2. What Is This Document?
A high level tutorial for setting up a small 3 node Hadoop
cluster on Amazons EC2 cloud;
It aims to be a complete, simple, and fast guide for people
new to Hadoop. Documentation on the Internet is spotty and
text dense so it can be slower to get started than it needs to
be;
It aims to cover the little stumbling blocks around SSH keys
and a few small bug workarounds that can trip you up on the
first pass through;
It does not aim to cover MapReduce and writing jobs. A
small job will be provided at the end to validate the cluster.
3. Recap - What Is Hadoop?
An open source framework for ‘reliable, scalable, distributed
computing’;
It gives you the ability process and work with large datasets
that are distributed across clusters of commodity
hardware;
It allows you to parallelize computation and ‘move processing
to the data’ using the MapReduce framework.

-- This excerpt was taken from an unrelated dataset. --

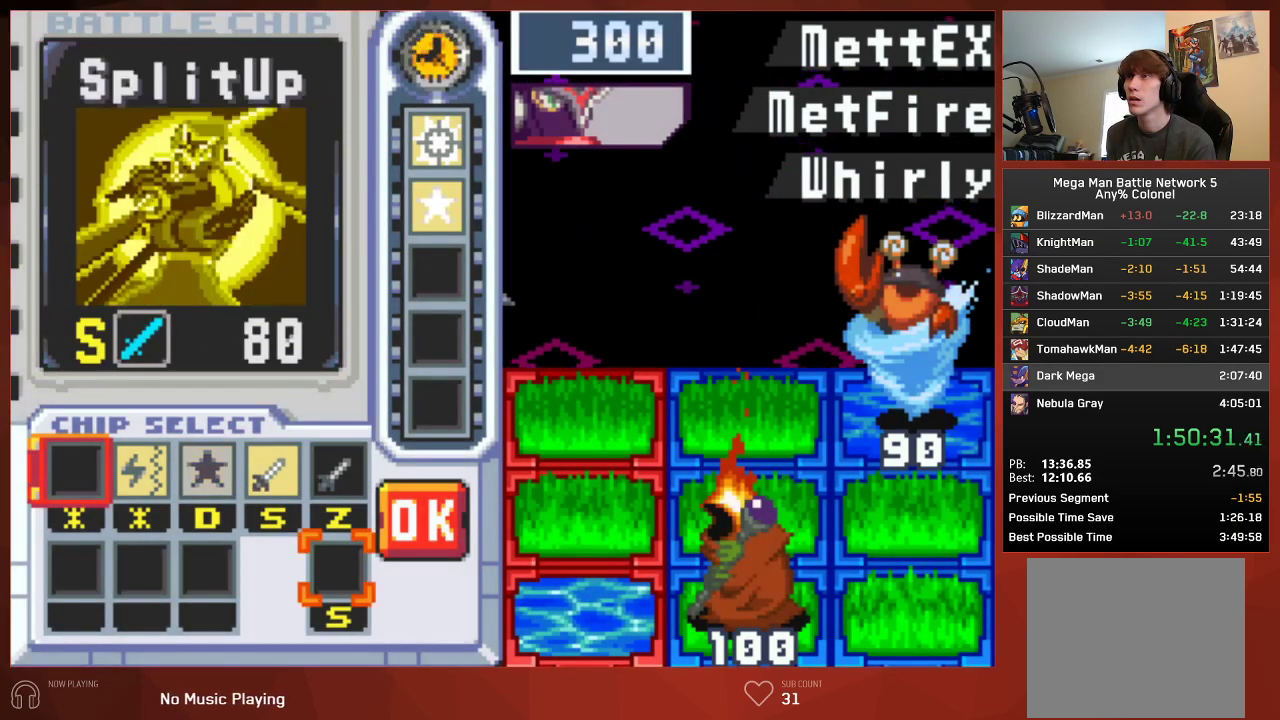
{"buttons": [], "left_stick": "center", "right_stick": "center"}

4. Recap - What Is Amazon EC2?
A ‘cloud’ web host that allows you to dynamically add and
remove compute server resources as you need them,
allowing you to pay for only the capacity that you need;
It is well suited for Hadoop Computation – we can bring up
enormous clusters within minutes and then spin it down when
we’ve finished to reduce costs;
EC2 is quick and cost effective for experimental and learning
purposes, as well as being proven as a production Hadoop
host.
5. Assumptions & Notes
The document assumes basic familiarity with Linux, Java,
and SSH;
The cluster will be set up manually to demonstrate concepts
of Hadoop. In real life, we would typically use a configuration
management tool such as Puppet or Chef to manage and
automate larger clusters;
The configuration shown is not production ready. Real
Hadoop clusters need much more bootstrap configuration
and security;
It assumes that you are running your cluster on Ubuntu Linux,
but are accessing the cluster from a Windows host. This is
possibly not a sensible assumption, but it’s what I had at the
time of writing!
7. 1. Start EC2 Servers
Sign up to Amazon Web Services @ http://aws.amazon.com/;
Login and navigate to Amazon EC2. Using the ‘classic
wizard’, create three micro instances running the latest 64 bit
Ubuntu Server;
If you do not already have a key pair .pem file, you will need
to create one during the process. We will later use this to
connect to the servers and to navigate around within the
cluster., so keep it in a safe place.
8. 2. Name EC2 Servers
For reference, name the instances Master, Slave 1, and
Slave 2 within the EC2 console once they are running;
Note down the host names for each of the 3 instances in the
bottom part of the management console. We will use these to
access the servers:
9. 3. Prepare Keys from PEM file
We need to break down the Amazon supplied .pem file into
private and public keys in order to access the servers from
our local machine;
To do this, download PuttyGen @
http://www.chiark.greenend.org.uk/~sgtatham/putty/download.
html
Using PuttyGen, import your PEM file (Conversions > Import
Key) and export public and private keys into a safe place.
10. 4. Configure Putty
We now need to SSH into our EC2 servers from our local
machine. To do this, we will use the Putty SSH client for
Windows;
Begin by configuring Putty sessions for each of the three
servers and saving them for future convenience;
Under connection > SSH > Auth in the putty tree, point
towards the private key that you generated in the previous
step.
11. 5. Optional - mRemote
I use a tool called mRemote which allows you to embed Putty
instances into a tabbed browser. Try it @
http://www.mremote.org. I recommend this as navigating
around all of the hosts in your Hadoop cluster can be fiddly
for larger manually managed clusters;
If you do this, be sure to select the corresponding Putty
Session for each mRemote connection to the private key is
carried through so that you can connect:
12. 6. Install Java & Hadoop
We need to install Java on the cluster machines in order to
run Hadoop. The OpenJDK7 will suffice for this tutorial.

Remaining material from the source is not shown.